To reproduce the sustainability-report-emissions-dpo dataset:
python -m corporate_emission_reports.create_train_dataset --predictions_source sustainability-report-emissions/emissions_train.parquet --type dpo --dataset_path data_train/emissions_dpo.jsonl
Alternatively, the outputs can be reproduced as well using:
python -m corporate_emission_reports.experiment --model mixtral --documents_dir pdfs_train --output_dir outputs_train --prompt_output_dir prompts/generated_train
Then, the dataset can be reproduced using the generated outputs:
python -m corporate_emission_reports.create_train_dataset --predictions_source outputs_train/Mixtral-8x7B-Instruct-v0.1
The training is implemented using axolotl. For this, a different environment must be installed and activated:
conda env create --file environment-axolotl.yaml
conda activate axolotl
pip install "axolotl[flash-attn,deepspeed] @ git+https://github.com/OpenAccess-AI-Collective/axolotl"

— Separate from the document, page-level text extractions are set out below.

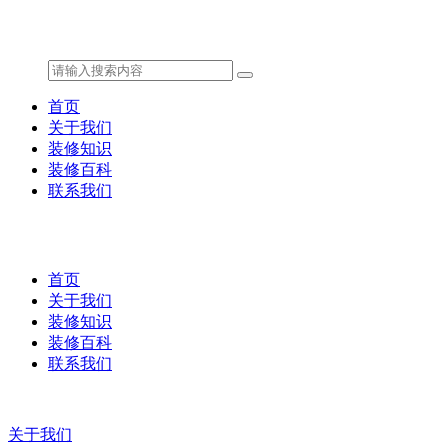
首页
关于我们
装修知识
装修百科
联系我们
首页
关于我们
装修知识
装修百科
联系我们
关于我们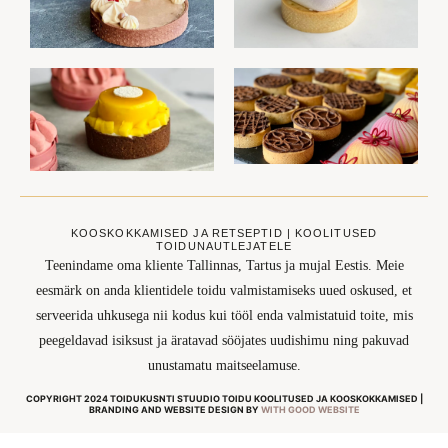
KOOSKOKKAMISED JA RETSEPTID | KOOLITUSED
TOIDUNAUTLEJATELE
Teenindame oma kliente Tallinnas, Tartus ja mujal Eestis. Meie
eesmärk on anda klientidele toidu valmistamiseks uued oskused, et
serveerida uhkusega nii kodus kui tööl enda valmistatuid toite, mis
peegeldavad isiksust ja äratavad sööjates uudishimu ning pakuvad
unustamatu maitseelamuse.
COPYRIGHT 2024 TOIDUKUSNTI STUUDIO TOIDU KOOLITUSED JA KOOSKOKKAMISED |
BRANDING AND WEBSITE DESIGN BY
WITH GOOD WEBSITE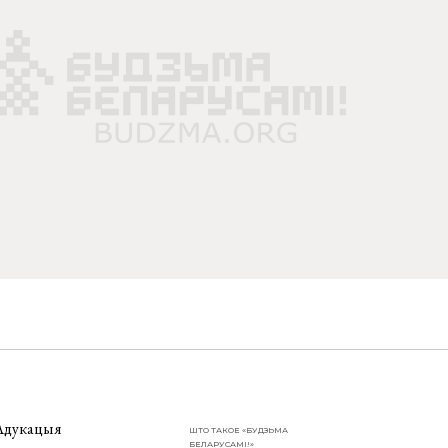
Адукацыя
ШТО ТАКОЕ «БУДЗЬМА
БЕЛАРУСАМІ!»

To finetune a LoRA for the Mistral-7B-Instruct-v0.2 base model on the sustainability-report-emissions-instruction-style dataset:
accelerate launch -m axolotl.cli.train train_config/lora_sft.yml
It makes sense to adjust the training configuration based on the system. A different dataset (e.g. the data_train/emissions_sft.jsonl
dataset reproduced above) can also be set.
Instead, to finetune a LoRA for the Mistral-7B-Instruct-v0.2 base model using DPO on the sustainability-report-emissions-dpo dataset:
accelerate launch -m axolotl.cli.train train_config/lora_dpo.yml
To finetune Qwen1.5-1.8B-Chat instead of Mistral-7B-Instruct-v0.2:
accelerate launch -m axolotl.cli.train train_config/lora_sft_qwen.yml
The LoRA is stored in safetensors format at emissions-extraction-lora
and can be converted into GGUF format consumable by llama.cpp:
python llama.cpp/convert-lora-to-ggml.py emissions-extraction-lora
Furthermore, the adapter can be merged into the base model and converted into GGUF format:
python -m corporate_emission_reports.merge_base_lora emissions-extraction-lora emissions-extraction-lora-merged-GGUF
python llama.cpp/convert.py emissions-extraction-lora-merged-GGUF --outtype f16
llama.cpp/build/bin/quantize emissions-extraction-lora-merged-GGUF/ggml-model-f16.gguf Q5_K_M
Running inference with the trained LoRA:
python -m corporate_emission_reports.inference test.pdf --model mistral --lora emissions-extraction-lora/ggml-adapter-model.bin
Since PDF documents also contain visual information, it would be interesting to evaluate (and possibly finetune) multimodal vision-language models such as CogVLM.
The prompts could be improved using strategies such as few-shot or chain-of-thought prompting. However, these require a lot of tokens, which is problematic given the already high amount of tokens in input prompts.
While the focus was on large decoder-only language models, it may be interesting to test how smaller encoder(-decoder) models such as (XLM-)RoBERTa or DeBERTa perform. These models could be finetuned on the Mixtral output dataset. However, the average input sequence is far longer than their context size.